The Seer
- The Seer
- Author: David Stahler Jr.
- Cover artist: Steve Stone
- Language: English
- Series: Truesight Trilogy
- Genre: Young adult, Science fiction novel
- Publisher: Eos Books
- Publication date: 2007
- Publication place: United States
- Media type: Print (hardback & paperback)
- Pages: 248
- ISBN: 978-0-06-052288-9 (first edition, hardcover)
- OCLC: 70251114
- LC Class: PZ7.S78246 Lif 2007
- Preceded by: Truesight
- Followed by: Otherspace

= The Seer (novel) =

2007 novel by David Stahler, Jr.

The Seer is a young adult science fiction novel by David Stahler Jr. It is the second book in the Truesight trilogy, followed by Otherspace.

==Plot==
After leaving Harmony, Jacob follows the trail to find Delaney Carrow, a girl presumed dead. By homing in on Delaney's sounder, he meets Xander, an ex-mercenary for the Mixel corporation. Xander initially gives Jacob a hard time, but as the weeks pass, he warms to her, calling her "Blinder."
Jacob, once again homing in on Delaney's sounder, discovers that Xander has it. Upon confronting Xander with a kitchen knife, he learns that Xander gave Delaney a ride and left her on Mixel's doorstep. Desperate, Jacob pleads with Xander to take him to Melville to see if he can find Delaney. Initially hesitant, Xander eventually agrees and takes him to Mixel Tower. Once there, they find that Delaney has become a pop star and that she has been given artificial eyes so that she can see. But Delaney is not happy. In truth, she is a prisoner in the tower, and Jacob hatches a plan with Xander to free her from Mixel.

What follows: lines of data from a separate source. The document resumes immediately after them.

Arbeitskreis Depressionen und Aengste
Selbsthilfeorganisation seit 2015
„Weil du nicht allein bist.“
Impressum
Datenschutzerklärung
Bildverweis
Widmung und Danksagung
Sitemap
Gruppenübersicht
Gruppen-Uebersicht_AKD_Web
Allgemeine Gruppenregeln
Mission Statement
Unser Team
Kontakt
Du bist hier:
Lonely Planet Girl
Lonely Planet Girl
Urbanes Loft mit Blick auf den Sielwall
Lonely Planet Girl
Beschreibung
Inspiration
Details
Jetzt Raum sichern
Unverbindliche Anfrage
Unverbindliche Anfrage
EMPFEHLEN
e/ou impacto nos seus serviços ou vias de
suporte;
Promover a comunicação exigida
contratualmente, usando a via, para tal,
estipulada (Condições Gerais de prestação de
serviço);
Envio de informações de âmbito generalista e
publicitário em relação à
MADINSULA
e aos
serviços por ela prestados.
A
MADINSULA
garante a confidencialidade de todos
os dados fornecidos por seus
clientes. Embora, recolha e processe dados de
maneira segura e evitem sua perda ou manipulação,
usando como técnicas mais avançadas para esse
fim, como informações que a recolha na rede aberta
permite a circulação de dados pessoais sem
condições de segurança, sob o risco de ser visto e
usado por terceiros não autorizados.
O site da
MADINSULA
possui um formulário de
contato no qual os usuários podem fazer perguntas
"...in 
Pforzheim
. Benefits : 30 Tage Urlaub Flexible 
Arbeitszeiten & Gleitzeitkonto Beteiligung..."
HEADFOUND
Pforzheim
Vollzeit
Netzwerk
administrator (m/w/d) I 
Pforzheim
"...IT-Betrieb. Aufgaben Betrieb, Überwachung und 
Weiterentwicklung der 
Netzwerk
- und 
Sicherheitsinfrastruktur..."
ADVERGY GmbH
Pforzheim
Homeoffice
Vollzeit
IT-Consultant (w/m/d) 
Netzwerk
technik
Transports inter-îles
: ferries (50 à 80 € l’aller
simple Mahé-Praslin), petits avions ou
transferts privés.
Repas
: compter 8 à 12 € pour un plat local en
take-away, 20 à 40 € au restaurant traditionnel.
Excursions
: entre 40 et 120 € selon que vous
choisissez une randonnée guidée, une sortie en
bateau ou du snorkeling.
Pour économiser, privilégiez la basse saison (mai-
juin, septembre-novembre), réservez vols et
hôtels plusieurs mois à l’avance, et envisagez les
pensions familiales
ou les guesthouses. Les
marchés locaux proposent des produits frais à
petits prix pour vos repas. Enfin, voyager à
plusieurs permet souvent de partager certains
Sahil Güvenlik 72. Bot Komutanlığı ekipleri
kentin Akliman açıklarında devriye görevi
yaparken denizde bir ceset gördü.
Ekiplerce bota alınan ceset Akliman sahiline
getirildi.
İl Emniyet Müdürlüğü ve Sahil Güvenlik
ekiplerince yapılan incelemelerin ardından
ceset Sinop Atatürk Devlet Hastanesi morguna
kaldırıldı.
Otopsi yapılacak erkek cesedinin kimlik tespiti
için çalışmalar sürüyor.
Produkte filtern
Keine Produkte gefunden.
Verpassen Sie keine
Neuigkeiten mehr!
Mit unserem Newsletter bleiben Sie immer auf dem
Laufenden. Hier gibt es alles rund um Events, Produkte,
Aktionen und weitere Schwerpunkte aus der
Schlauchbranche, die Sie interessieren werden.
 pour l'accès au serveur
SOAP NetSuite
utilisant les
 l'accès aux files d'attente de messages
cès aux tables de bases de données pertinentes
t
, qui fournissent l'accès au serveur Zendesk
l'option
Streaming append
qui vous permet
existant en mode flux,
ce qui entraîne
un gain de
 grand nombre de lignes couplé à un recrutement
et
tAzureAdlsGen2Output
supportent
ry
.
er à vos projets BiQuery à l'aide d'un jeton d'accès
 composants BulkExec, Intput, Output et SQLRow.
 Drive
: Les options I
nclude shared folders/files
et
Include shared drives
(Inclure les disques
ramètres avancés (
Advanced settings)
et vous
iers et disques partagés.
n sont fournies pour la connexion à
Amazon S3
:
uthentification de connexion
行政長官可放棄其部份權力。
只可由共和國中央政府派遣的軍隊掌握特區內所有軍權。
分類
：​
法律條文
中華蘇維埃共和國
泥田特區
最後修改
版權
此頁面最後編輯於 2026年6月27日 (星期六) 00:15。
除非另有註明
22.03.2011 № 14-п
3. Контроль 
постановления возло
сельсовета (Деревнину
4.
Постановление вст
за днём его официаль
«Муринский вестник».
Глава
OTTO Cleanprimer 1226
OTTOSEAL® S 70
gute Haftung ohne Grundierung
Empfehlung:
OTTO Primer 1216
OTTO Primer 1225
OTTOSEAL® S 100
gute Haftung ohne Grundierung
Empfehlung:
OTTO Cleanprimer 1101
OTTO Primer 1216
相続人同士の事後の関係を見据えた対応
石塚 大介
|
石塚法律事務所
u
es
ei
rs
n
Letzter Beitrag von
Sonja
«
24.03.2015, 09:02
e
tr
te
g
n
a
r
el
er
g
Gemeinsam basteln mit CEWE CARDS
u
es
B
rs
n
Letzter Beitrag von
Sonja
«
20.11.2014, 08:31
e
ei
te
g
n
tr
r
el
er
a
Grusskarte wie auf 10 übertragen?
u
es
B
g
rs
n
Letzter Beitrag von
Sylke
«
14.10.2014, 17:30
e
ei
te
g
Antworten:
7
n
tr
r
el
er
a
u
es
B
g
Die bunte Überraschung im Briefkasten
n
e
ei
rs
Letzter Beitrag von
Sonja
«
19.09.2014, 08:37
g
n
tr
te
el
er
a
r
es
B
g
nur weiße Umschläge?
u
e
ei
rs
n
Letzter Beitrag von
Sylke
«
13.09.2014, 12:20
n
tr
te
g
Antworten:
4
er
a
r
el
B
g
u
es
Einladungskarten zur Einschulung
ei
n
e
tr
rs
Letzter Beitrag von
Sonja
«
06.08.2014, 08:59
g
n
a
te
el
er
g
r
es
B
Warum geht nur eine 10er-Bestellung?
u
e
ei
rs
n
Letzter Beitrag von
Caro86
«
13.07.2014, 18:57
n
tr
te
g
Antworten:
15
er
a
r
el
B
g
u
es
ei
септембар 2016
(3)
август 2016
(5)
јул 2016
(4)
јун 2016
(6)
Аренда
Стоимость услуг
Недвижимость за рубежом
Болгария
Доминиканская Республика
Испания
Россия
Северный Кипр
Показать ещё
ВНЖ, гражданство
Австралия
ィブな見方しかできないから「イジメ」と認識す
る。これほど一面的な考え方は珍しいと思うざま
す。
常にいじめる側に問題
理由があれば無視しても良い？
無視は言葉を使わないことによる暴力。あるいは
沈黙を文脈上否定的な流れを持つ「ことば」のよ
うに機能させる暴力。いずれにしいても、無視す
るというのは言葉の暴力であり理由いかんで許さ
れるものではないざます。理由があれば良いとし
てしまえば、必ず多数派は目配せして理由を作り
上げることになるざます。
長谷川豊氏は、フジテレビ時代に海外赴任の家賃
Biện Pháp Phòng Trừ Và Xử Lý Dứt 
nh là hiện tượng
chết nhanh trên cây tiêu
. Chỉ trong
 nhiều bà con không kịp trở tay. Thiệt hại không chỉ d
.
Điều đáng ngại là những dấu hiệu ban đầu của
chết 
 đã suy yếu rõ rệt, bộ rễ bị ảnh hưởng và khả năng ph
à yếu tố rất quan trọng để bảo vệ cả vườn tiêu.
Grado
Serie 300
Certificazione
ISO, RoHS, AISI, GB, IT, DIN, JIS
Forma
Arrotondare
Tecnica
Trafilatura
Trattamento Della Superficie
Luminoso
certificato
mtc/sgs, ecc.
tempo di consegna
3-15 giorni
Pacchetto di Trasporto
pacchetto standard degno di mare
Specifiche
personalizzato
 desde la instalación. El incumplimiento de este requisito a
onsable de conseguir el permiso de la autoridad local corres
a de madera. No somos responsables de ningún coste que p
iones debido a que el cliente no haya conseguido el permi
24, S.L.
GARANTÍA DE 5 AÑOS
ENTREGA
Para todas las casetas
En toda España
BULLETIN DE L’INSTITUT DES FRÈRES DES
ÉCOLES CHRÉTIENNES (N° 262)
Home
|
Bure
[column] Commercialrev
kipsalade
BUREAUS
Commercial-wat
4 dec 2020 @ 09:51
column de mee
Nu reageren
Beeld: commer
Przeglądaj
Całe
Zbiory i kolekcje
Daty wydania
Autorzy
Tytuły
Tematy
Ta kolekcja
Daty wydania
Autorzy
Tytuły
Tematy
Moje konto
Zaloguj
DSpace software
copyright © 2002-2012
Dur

Later, Jacob starts having visions, first about Delaney and Harmony. Eventually, bits and pieces of these visions come true, and he realizes that he can see future events. With this new power, he gets his companions out of difficult situations. One night, he has a vision of a boy telling him that there is a colony of people like him out there - Blinders turned Seers. However, the message becomes garbled before Jacob can hear the location of the colony, so Jacob decides to revisit Harmony to find answers.

Upon returning to Harmony, Jacob and Delaney pay a visit to the high councilor's house, where Delaney tells her father of her return. The high councilor tries to strangle her but is presumably killed by Jacob, and she escapes while Jacob heads to the ghostbox. He asks the ghostbox if there are other people like him out there. The ghostbox tells Jacob that there are others like him: people who were born blind and have gained the ability to see (called "abominations" by the ghostbox), who were supposed to be killed rather than simply having their sight taken away as Jacob believed before. Jacob then proceeds to ask the ghostbox where the other escaped Seers might be and discovers from the machine that they could be on the colony of Tieresias. Eventually, he is detected by listeners who chase him throughout Harmony. They fail to catch him, and he and his companions make a hasty escape away from the colony.

== Reception ==
According to Kirkus Reviews, the novel's overlay "between metaphorical and genuine blindness is so heavy-handed as to lead to occasional inappropriate linkages between the two. Luckily, it’s only blindness that Stahler handles ham-handedly, and this volume of Jacob’s trilogy focuses on non–vision-related themes."